Items from a dataset:
———

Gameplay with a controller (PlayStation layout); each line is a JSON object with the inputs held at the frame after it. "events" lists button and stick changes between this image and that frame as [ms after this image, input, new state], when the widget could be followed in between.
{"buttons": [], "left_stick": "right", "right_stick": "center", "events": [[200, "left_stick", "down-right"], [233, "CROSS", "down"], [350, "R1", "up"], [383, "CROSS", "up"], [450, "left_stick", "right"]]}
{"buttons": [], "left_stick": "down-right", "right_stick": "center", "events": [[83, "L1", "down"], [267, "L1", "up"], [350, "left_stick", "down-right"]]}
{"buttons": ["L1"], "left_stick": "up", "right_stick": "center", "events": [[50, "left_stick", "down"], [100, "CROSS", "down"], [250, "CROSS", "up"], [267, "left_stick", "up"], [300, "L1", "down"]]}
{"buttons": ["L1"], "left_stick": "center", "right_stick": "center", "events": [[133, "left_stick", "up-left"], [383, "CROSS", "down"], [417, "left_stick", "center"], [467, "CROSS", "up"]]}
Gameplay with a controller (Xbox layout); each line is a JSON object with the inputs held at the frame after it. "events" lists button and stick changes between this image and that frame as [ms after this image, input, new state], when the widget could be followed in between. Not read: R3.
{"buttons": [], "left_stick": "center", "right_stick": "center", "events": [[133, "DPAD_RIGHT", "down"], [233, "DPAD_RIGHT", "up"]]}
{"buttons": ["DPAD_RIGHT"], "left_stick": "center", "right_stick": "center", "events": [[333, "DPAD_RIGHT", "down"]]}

———

The problem: What do the records say? Quote them all exactly.

Your solution:
Gameplay with a controller (PlayStation layout); each line is a JSON object with the inputs held at the frame after it. "events" lists button and stick changes between this image and that frame as [ms after this image, input, new state], when the widget could be followed in between.
{"buttons": [], "left_stick": "right", "right_stick": "center", "events": [[200, "left_stick", "down-right"], [233, "CROSS", "down"], [350, "R1", "up"], [383, "CROSS", "up"], [450, "left_stick", "right"]]}
{"buttons": [], "left_stick": "down-right", "right_stick": "center", "events": [[83, "L1", "down"], [267, "L1", "up"], [350, "left_stick", "down-right"]]}
{"buttons": ["L1"], "left_stick": "up", "right_stick": "center", "events": [[50, "left_stick", "down"], [100, "CROSS", "down"], [250, "CROSS", "up"], [267, "left_stick", "up"], [300, "L1", "down"]]}
{"buttons": ["L1"], "left_stick": "center", "right_stick": "center", "events": [[133, "left_stick", "up-left"], [383, "CROSS", "down"], [417, "left_stick", "center"], [467, "CROSS", "up"]]}
Gameplay with a controller (Xbox layout); each line is a JSON object with the inputs held at the frame after it. "events" lists button and stick changes between this image and that frame as [ms after this image, input, new state], when the widget could be followed in between. Not read: R3.
{"buttons": [], "left_stick": "center", "right_stick": "center", "events": [[133, "DPAD_RIGHT", "down"], [233, "DPAD_RIGHT", "up"]]}
{"buttons": ["DPAD_RIGHT"], "left_stick": "center", "right_stick": "center", "events": [[333, "DPAD_RIGHT", "down"]]}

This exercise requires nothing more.